- _PASSAGE TO READ_:

Reading the framebuffer - fast

I went back to double check some spec’s on the ATI Radeon. It has a built in vedio overlay system(genlock), with multiple video output options. So in real time you can render your 3D graphics over a incoming video signal. With both PAL/NTSC support.

They also have a SDK for video editing and play back which look’s like it could give you a good starting point.

Originally posted by cix>foo:
[b]The Wildcat’s sadly useless as it costs £2,500 and doesn’t have a separate linear key output, so we’d probably just be better off using a cheapo Geforce and doing the framebuffer copy to a genlockable PCI card. Which is what we’re attempting.

Cas [/b]

[This message has been edited by nexusone (edited 02-18-2002).]

Unfortunately we can’t take an input; we’re only allowed output. This ain’t cable ya know

Cas

From this post I am lost at what you are trying to do.
If you want to do something with a gen-lock type feature, normaly it is to mix two diffent video signals together.

- _TASK 1_: Output the passage of the framebuffer thread from "Originally posted by" to "what we’re attempting.".
The forum thread and the rows are unrelated to each other.

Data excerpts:
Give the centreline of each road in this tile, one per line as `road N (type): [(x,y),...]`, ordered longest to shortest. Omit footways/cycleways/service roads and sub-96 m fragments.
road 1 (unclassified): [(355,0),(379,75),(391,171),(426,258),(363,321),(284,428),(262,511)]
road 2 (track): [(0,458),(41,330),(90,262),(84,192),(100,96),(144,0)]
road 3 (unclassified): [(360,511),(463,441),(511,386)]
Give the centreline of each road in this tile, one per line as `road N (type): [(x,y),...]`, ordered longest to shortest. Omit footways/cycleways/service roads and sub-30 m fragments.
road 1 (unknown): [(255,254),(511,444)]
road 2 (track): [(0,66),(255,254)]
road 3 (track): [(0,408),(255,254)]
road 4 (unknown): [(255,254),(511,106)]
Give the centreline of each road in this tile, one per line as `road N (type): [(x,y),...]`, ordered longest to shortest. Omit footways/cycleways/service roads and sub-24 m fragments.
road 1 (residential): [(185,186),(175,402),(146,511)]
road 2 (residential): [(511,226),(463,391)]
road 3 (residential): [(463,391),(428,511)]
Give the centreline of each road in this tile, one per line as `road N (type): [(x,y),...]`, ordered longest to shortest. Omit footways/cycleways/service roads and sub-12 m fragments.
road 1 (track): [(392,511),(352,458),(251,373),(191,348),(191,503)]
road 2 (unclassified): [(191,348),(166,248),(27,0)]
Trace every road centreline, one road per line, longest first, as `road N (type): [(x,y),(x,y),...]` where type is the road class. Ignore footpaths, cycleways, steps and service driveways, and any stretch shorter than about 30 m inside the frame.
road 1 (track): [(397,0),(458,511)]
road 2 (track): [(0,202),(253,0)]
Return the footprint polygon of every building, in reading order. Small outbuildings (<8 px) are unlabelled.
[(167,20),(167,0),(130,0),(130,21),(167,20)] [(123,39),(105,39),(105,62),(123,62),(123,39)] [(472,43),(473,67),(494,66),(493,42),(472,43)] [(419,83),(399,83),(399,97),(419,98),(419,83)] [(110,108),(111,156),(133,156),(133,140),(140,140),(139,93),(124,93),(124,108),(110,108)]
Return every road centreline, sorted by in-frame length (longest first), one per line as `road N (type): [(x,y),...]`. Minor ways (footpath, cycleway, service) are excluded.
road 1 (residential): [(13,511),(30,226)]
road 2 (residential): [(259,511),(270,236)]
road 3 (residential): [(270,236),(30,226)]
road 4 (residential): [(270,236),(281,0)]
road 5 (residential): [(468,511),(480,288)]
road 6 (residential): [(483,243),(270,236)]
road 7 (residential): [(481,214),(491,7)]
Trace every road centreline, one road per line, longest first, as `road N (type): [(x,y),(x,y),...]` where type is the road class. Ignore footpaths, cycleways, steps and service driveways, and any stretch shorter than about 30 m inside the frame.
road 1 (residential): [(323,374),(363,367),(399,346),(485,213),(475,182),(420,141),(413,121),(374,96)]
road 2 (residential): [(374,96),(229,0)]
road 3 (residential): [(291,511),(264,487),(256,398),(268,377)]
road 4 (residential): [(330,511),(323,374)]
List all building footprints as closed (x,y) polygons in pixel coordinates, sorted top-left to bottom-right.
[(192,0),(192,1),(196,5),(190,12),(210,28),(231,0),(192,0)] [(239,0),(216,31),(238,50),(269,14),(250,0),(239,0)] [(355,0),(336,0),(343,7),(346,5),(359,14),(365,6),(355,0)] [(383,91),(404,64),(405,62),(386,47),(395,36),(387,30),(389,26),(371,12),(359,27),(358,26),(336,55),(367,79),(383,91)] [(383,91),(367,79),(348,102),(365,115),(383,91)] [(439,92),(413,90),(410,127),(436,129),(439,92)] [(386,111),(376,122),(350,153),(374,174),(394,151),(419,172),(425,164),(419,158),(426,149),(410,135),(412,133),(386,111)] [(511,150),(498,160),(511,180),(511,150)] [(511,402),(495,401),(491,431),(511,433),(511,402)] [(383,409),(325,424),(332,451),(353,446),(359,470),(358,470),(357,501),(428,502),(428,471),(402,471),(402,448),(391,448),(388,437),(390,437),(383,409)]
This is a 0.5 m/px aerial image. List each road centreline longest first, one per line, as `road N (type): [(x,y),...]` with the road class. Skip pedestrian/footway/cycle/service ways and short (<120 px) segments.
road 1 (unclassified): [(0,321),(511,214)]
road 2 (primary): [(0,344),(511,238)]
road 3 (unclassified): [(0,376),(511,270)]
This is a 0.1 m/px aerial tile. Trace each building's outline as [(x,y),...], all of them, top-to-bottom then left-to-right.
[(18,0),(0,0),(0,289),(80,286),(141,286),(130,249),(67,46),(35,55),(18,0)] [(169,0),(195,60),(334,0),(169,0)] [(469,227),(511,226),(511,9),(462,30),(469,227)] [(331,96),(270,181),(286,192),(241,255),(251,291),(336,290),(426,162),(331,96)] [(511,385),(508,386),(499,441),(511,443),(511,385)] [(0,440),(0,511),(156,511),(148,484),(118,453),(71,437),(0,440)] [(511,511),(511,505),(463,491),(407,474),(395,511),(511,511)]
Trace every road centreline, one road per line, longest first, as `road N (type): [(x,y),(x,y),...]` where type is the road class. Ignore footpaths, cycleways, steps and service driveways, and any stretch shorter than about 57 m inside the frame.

- _TASK 2_: Please format the rows from the line with "sub-30 m fragments." to the line with "road 2 (unclassified): [(191,348),(166,248),(27,0)]" as a numbered list, leaving out blank lines.

- _CORRECT OUTPUT 1_:
Originally posted by cix>foo:
[b]The Wildcat’s sadly useless as it costs £2,500 and doesn’t have a separate linear key output, so we’d probably just be better off using a cheapo Geforce and doing the framebuffer copy to a genlockable PCI card. Which is what we’re attempting.

- _CORRECT OUTPUT 2_:
1. Give the centreline of each road in this tile, one per line as `road N (type): [(x,y),...]`, ordered longest to shortest. Omit footways/cycleways/service roads and sub-30 m fragments.
2. road 1 (unknown): [(255,254),(511,444)]
3. road 2 (track): [(0,66),(255,254)]
4. road 3 (track): [(0,408),(255,254)]
5. road 4 (unknown): [(255,254),(511,106)]
6. Give the centreline of each road in this tile, one per line as `road N (type): [(x,y),...]`, ordered longest to shortest. Omit footways/cycleways/service roads and sub-24 m fragments.
7. road 1 (residential): [(185,186),(175,402),(146,511)]
8. road 2 (residential): [(511,226),(463,391)]
9. road 3 (residential): [(463,391),(428,511)]
10. Give the centreline of each road in this tile, one per line as `road N (type): [(x,y),...]`, ordered longest to shortest. Omit footways/cycleways/service roads and sub-12 m fragments.
11. road 1 (track): [(392,511),(352,458),(251,373),(191,348),(191,503)]
12. road 2 (unclassified): [(191,348),(166,248),(27,0)]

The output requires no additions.